Not that this is a criticism, I think Brand’s stuff is great. It’s just a caveat. This wouldn’t be a silver bullet for privacy problems, even if it did succeed commercially.

Jakob Pagter β€’ February 18, 2008 4:18 AM

I’m no expert on privacy technologies, but does anybody know how this relates to IBMs idemix technology?

William β€’ February 18, 2008 1:59 PM

I think there isnt a business model until people generally as consumers and taxpayers demand services to this sort of standard. Stefan Brands has several times taken the trouble to explain to my government (I pay tax to the UK) the privacy problems they face and how to solve them. But they’re werent interested…until it started coming out that they were carelessly losing peoples’ personal details on an industrial scale. And people started to care. Soon someone may risk losing an election because they didnt take personal privacy seriously. Then Stefan has a market. Shame it’ll take so long….

Anonymous β€’ October 9, 2008 6:45 AM

Yes.

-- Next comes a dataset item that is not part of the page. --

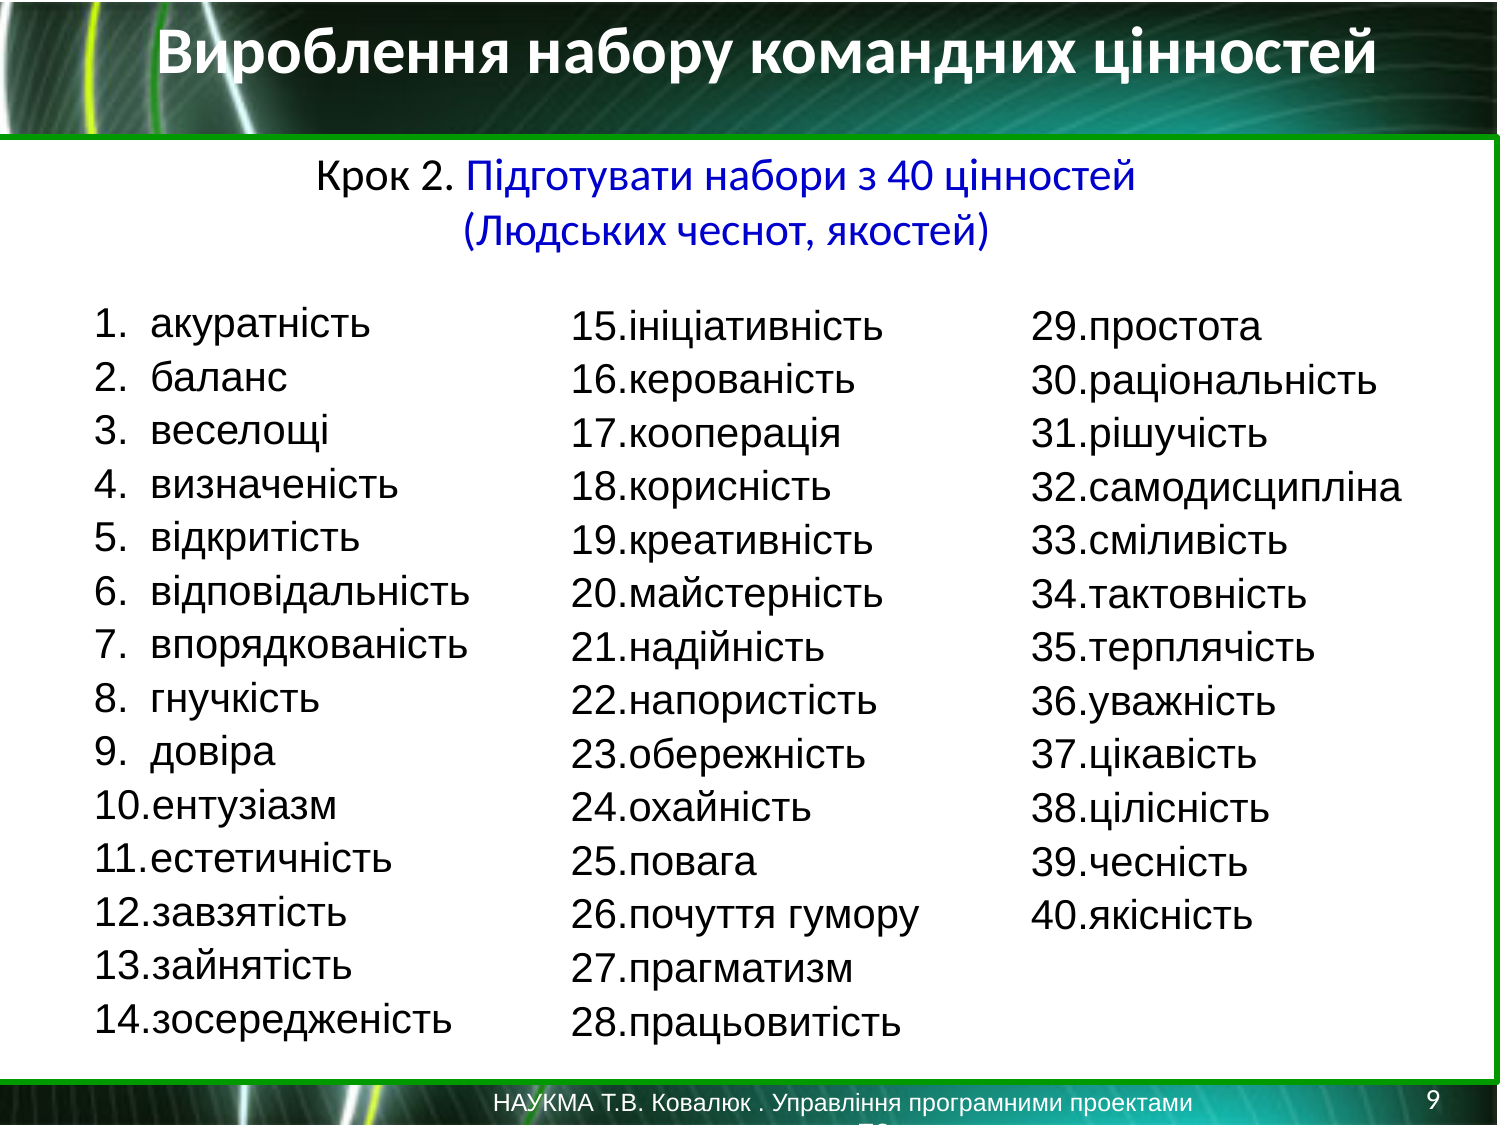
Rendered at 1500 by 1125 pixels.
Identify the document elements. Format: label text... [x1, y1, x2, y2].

The well known Brands model was invented in his paper Untraceable off-line cash in wallet with observers, which was implemented in the CAFE project,trial at 1993,which involve 7 european countries.

In the project, Brands used the wallet with observers to prevent double spending problems, which is still an important issue for the anonymous e-cash.

I get to know that in CAFE project, Stefen Brands model was integrated together with T. Okamoto’s multiple coins plus multiple denominations notions, if not mistaken.

Although after that, some cryptanalytic flaws in Brands model was discovered by Yiannis Tsiounis and Chang Yu Cheng in their papers, but both of them convincingly performed patches in their PhD thesis, which able to show that their patched versions of Brands model are robust against cryptanalytic attacks.

Mark β€’ October 14, 2008 12:31 AM

One of the E-Cash research are focusing on multiple coins plus multiple denominations.

Parallell with this, there are various other E-Cash research focus on performing attacks, and propose solutions to overcome the E-Cash flaws.

Ryan Schipper β€’ March 4, 2010 1:51 AM

Any reevaluation of the business model since the purchase by Microsoft?